Story and photographs by Nicole Marie Moore


 
 
Malone, New York, truck driver
Malone, New York

Nestled upstate in North Country is the tiny little town of Malone, New York.

The passing scenery in December is of scraggly trunk trees whose leafless branches are reflected in the evening’s ponds, while white birch bark reflects like white gold in the searching headlights of a cigarette-smoke-filled Oldsmobile that I ride in with my Uncle and Aunt. We keep our eyes tagged to the roadsides for the black-and-wild turkey buzzards so prominent to the isolated land. From the airport in Vermont, we go south across the bridge into New York State, taking Interstate 187 over Lake Champlain where the Loch Ness Monster is said to reside.

By 4:30 it is dusk and by 5 it is dark. The temperature is 38 degrees. After a short stop to visit family in Plattsburgh, we head in the light rain to our destination of Malone. My Uncle begins to speak of his truck driving days.

“We really pushed it, ten years ago,” Donnie says. “Once you got to the Missouri flat roads, past Illinois, you’s could make better time. But with the New York speed limits and the winding roads, it’s more diff’cult. I used to make California to the North in three days.”

Though retired, he has trucked for some 30 years, and life on the road wasn’t easy. The lifestyle was hard on his health. In Maryland, my Aunt explained, Donnie had trouble.

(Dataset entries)

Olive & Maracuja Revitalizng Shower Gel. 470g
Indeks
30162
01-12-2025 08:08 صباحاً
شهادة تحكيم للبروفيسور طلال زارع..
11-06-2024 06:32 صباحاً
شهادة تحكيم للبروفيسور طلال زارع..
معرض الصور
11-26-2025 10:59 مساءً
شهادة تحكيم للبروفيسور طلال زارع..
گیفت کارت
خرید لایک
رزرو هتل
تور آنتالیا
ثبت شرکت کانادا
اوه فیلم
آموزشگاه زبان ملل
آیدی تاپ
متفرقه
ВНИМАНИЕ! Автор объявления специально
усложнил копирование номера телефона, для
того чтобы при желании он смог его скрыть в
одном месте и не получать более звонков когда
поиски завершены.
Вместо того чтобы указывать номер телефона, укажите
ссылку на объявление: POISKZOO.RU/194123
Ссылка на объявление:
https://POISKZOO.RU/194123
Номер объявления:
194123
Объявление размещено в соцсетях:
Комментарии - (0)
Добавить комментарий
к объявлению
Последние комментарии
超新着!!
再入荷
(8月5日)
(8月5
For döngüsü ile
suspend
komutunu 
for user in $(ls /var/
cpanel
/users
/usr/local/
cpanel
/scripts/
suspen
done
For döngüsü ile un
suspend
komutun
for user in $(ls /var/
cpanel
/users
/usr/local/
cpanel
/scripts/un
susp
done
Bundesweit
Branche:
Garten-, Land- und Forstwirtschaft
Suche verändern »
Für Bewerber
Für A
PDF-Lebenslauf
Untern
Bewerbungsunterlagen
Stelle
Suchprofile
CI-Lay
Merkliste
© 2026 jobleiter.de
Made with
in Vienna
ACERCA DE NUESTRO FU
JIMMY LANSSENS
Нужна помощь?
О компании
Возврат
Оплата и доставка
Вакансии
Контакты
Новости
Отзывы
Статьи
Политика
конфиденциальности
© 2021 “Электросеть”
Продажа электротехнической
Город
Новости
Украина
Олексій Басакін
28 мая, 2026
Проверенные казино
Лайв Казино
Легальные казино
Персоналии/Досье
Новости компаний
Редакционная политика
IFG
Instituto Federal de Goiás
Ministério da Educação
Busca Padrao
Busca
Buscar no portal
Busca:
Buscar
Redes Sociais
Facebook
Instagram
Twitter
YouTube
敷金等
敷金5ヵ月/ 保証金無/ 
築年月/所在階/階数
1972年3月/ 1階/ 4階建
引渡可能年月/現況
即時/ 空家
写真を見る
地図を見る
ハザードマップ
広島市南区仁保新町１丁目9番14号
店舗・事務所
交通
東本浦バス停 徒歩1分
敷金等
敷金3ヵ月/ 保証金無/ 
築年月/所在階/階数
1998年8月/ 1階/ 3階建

▸ Task list:
1) In the excerpt about Malone, New York, could you write out the passage that begins at the words "Malone, New York, truck" and stops after the words "said to reside."?
2) How would the sentence "By 4:30 it is dusk and by 5 it is dark." from the excerpt about Malone read in Spanish?

▸ Activity answers:
1)
Malone, New York, truck driver
Malone, New York

Nestled upstate in North Country is the tiny little town of Malone, New York.

The passing scenery in December is of scraggly trunk trees whose leafless branches are reflected in the evening’s ponds, while white birch bark reflects like white gold in the searching headlights of a cigarette-smoke-filled Oldsmobile that I ride in with my Uncle and Aunt. We keep our eyes tagged to the roadsides for the black-and-wild turkey buzzards so prominent to the isolated land. From the airport in Vermont, we go south across the bridge into New York State, taking Interstate 187 over Lake Champlain where the Loch Ness Monster is said to reside.

2) Para las 4:30 ya cae la tarde y para las 5 ya es de noche.